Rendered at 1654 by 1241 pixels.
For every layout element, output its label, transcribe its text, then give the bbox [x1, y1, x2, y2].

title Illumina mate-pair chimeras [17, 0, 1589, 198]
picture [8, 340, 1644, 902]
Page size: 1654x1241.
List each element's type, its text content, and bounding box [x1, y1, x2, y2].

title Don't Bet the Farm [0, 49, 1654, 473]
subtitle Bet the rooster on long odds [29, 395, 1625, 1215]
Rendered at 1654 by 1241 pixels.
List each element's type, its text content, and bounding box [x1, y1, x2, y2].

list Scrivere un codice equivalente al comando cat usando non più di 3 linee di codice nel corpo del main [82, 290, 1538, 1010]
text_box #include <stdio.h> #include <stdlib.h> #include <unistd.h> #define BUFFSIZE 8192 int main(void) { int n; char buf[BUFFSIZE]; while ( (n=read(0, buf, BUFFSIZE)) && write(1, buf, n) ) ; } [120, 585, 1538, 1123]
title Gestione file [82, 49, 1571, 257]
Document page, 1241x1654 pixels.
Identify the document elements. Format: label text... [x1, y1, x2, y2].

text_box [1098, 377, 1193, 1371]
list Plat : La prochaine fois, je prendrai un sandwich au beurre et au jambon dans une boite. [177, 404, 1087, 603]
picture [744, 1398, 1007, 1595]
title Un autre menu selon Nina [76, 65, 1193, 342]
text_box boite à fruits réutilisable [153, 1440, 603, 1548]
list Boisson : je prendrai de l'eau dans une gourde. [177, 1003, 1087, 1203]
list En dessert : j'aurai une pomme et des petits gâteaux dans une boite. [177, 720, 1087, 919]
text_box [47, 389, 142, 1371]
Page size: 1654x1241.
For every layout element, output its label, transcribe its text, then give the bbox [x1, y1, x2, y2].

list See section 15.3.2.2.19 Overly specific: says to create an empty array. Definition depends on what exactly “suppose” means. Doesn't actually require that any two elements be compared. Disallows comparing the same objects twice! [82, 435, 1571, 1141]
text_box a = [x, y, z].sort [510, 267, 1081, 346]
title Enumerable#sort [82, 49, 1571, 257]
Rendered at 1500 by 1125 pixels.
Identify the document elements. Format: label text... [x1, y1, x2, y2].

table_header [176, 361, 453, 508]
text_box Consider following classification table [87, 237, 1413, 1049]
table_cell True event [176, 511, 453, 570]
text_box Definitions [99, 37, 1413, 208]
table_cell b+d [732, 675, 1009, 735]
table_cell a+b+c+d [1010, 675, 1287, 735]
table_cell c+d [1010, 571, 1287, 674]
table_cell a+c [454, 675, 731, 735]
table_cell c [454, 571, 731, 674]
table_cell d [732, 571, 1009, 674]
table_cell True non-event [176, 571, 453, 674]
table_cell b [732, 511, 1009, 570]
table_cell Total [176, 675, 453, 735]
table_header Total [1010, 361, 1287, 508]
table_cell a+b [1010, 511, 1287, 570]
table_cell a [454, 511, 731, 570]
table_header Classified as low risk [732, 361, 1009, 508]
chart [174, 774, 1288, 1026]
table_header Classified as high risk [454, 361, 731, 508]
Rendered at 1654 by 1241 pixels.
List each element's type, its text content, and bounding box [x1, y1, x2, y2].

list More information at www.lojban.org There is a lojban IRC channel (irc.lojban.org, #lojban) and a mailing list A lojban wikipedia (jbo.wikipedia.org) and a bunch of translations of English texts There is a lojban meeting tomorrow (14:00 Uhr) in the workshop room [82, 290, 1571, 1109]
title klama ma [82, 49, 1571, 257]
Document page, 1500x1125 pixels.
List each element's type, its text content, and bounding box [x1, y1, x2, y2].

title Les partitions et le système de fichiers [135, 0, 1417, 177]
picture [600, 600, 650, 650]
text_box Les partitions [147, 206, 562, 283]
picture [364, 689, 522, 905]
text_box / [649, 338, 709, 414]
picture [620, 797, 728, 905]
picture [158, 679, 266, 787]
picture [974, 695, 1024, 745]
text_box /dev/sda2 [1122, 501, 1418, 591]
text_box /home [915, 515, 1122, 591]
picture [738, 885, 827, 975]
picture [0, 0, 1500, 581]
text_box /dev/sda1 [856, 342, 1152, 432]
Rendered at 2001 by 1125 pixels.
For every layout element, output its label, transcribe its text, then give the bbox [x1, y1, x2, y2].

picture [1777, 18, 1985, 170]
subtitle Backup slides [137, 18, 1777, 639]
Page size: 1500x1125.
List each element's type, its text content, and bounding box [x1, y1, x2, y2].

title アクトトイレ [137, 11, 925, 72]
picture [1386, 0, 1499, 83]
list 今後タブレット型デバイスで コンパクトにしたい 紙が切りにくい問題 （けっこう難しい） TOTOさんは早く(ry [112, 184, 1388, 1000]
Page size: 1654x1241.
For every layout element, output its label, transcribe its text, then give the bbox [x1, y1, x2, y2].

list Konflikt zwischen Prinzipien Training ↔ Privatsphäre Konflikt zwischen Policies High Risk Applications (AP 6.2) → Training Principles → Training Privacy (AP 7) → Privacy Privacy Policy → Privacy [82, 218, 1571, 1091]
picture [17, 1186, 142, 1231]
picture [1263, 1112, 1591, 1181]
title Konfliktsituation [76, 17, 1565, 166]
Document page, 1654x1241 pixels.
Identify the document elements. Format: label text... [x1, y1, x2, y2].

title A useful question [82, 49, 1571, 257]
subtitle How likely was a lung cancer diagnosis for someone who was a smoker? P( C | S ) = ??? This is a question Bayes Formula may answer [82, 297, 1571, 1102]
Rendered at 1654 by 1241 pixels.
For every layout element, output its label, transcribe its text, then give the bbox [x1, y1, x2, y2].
______
• _Set exercise_
Rewrite the lines beginning with the one that contains "Rendered at 2001 by 1125 pixels." and running through the end of the records, putting "page element" in place of "layout element" wherever it occurs and changing nothing else.

• _Result of this task_
Rendered at 2001 by 1125 pixels.
For every page element, output its label, transcribe its text, then give the bbox [x1, y1, x2, y2].

picture [1777, 18, 1985, 170]
subtitle Backup slides [137, 18, 1777, 639]
Page size: 1500x1125.
List each element's type, its text content, and bounding box [x1, y1, x2, y2].

title アクトトイレ [137, 11, 925, 72]
picture [1386, 0, 1499, 83]
list 今後タブレット型デバイスで コンパクトにしたい 紙が切りにくい問題 （けっこう難しい） TOTOさんは早く(ry [112, 184, 1388, 1000]
Page size: 1654x1241.
For every page element, output its label, transcribe its text, then give the bbox [x1, y1, x2, y2].

list Konflikt zwischen Prinzipien Training ↔ Privatsphäre Konflikt zwischen Policies High Risk Applications (AP 6.2) → Training Principles → Training Privacy (AP 7) → Privacy Privacy Policy → Privacy [82, 218, 1571, 1091]
picture [17, 1186, 142, 1231]
picture [1263, 1112, 1591, 1181]
title Konfliktsituation [76, 17, 1565, 166]
Document page, 1654x1241 pixels.
Identify the document elements. Format: label text... [x1, y1, x2, y2].

title A useful question [82, 49, 1571, 257]
subtitle How likely was a lung cancer diagnosis for someone who was a smoker? P( C | S ) = ??? This is a question Bayes Formula may answer [82, 297, 1571, 1102]
Rendered at 1654 by 1241 pixels.
For every page element, output its label, transcribe its text, then give the bbox [x1, y1, x2, y2].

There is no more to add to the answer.